For the past three years, Potter's House has hosted a church security conference, drawing more than 400 people earlier this year to sessions on surveillance, background checks and other issues.
"You see security anywhere but churches," said Sean Smith, who formerly headed the church's security detail and now works for Classic Security. "You see it in malls, at banks, at concerts. Somehow, at churches we feel immune to violence. But it's been proven not to be the case."
The security plan at New Life Church may seem extraordinary. The church's volunteer security force is stocked with people with military or law enforcement experience, they carry radios and weapons, and there are evacuation plans for hustling worshippers into "secure zones" in an emergency.
But charismatic New Life, Colorado's largest church with about 10,000 members, is no ordinary church.
Even before the founding pastor, the now-disgraced Ted Haggard, became a player on the national political stage, the church endured death threats against him. There were bomb scares and vandalism, including animal blood being splashed on the walls, said Patton Dodd of Colorado Springs, a former New Life Church staff member and editor with the website Beliefnet.
"Even back then we had people undercover in the congregation who were armed," Dodd said. "It was a big church at the time, it was Christian, and some people really hate that stuff.

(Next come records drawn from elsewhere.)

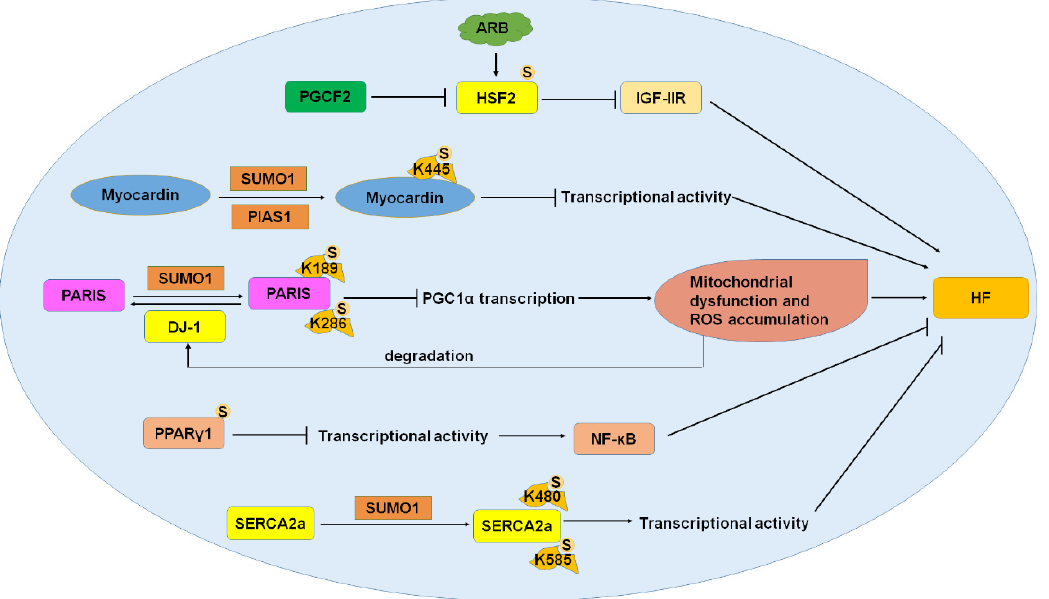
Figure 5. SUMOylation and HF. HSF2, myocardin, PARIS, PPAR γ 1, and SERCA2a were SUMOylated, and SUMOylation of these proteins played crucial roles in the progression of heart failure. HF, heart failure; HSF2, he at shock transcription factor 2; PARIS, parkin-interacting substrate; PPAR γ 1, peroxisome p roliferation activated receptor γ 1; SERCA2a, sarco- plasmic/endoplasmic reticulum Ca 2+ -ATPase 2a. S: SUMO.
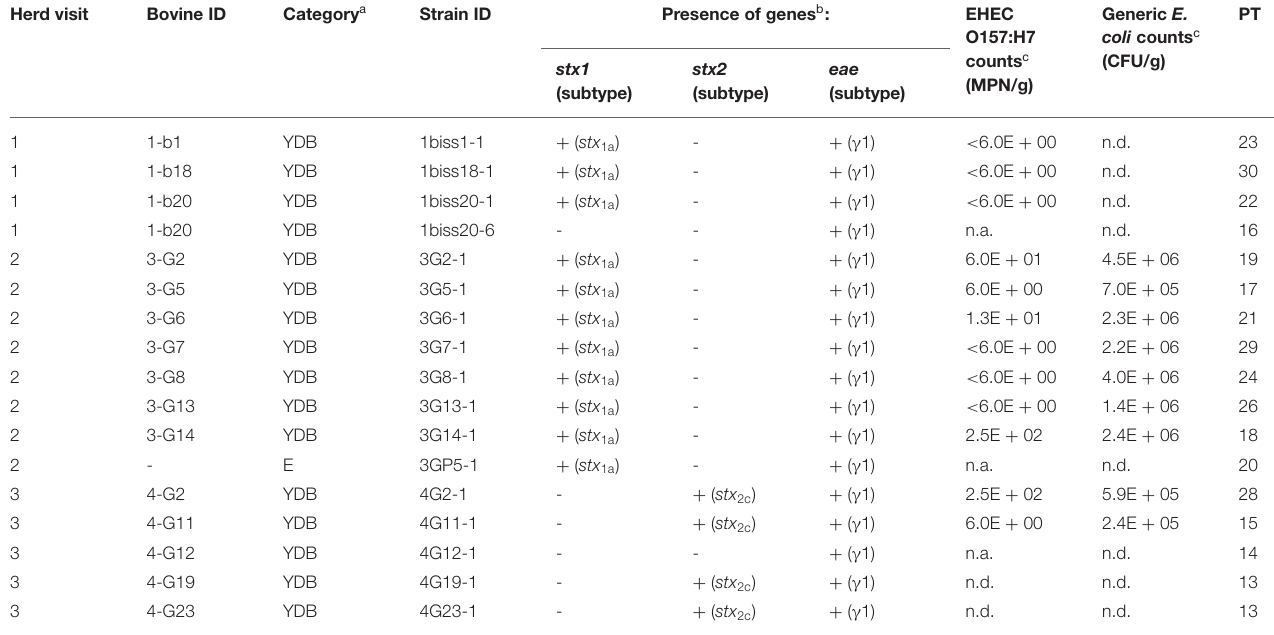
TABLE 2 | Origin, virulence profiles, counts, and PFGE types (PT) of EHEC and EPEC O157:H7 isolated from fecal or environmental samples and counts of generic Escherichia coli in farm G. Herd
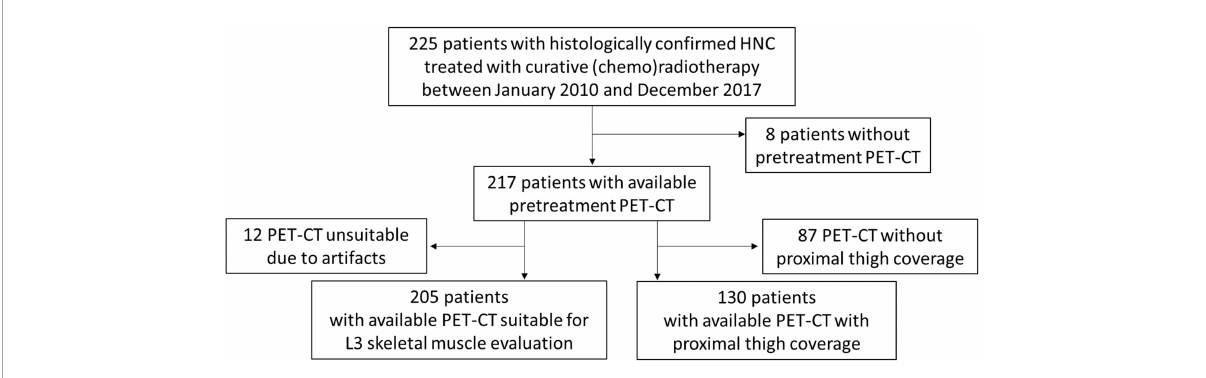
FIGURE1 Patient inclusion flow-chart. Flow-chart representing patient inclusion and subgroups of patients with available L3-and proximal thigh (PT)-computed tomography (CT) parameters of muscle quantity and quality.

"Not only do we have military and ex-military all over, we have this sort of frontier mentality. People around here are serious about protecting their own.''
Haggard was fired last year after a male prostitute alleged a relationship with him.
His successor, Brady Boyd, told a news conference yesterday his security chief recommended heightened security early Sunday after the shooting at a missionary training centre dormitory.
Assam, the security guard, had attended the church's early service at 9 a.m., then stood watch in the rotunda of the busy church lobby as the second service was getting out.
There, she confronted the gunman, who managed to slay two sisters and wound three others before she shot him to death.
At a news conference yesterday, Assam said that she prayed for the Holy Spirit to guide her, and that her hands never shook.
"It seemed like it was me, the gunman and God," Assam said.
"There have been security concerns generally for many years, but they have certainly been heightened since 9/11," said Nathan Diament, public policy director for the Orthodox Union, which represents Orthodox synagogues in North America.
The U.S. Homeland Security Department created a grant program of nearly $50 million to improve security for religious and secular nonprofits considered at risk of terrorist attack.
Several Jewish groups have received individual grants, according to the Orthodox Union.
The Council on American-Islamic Relations also distributes a detailed security checklist.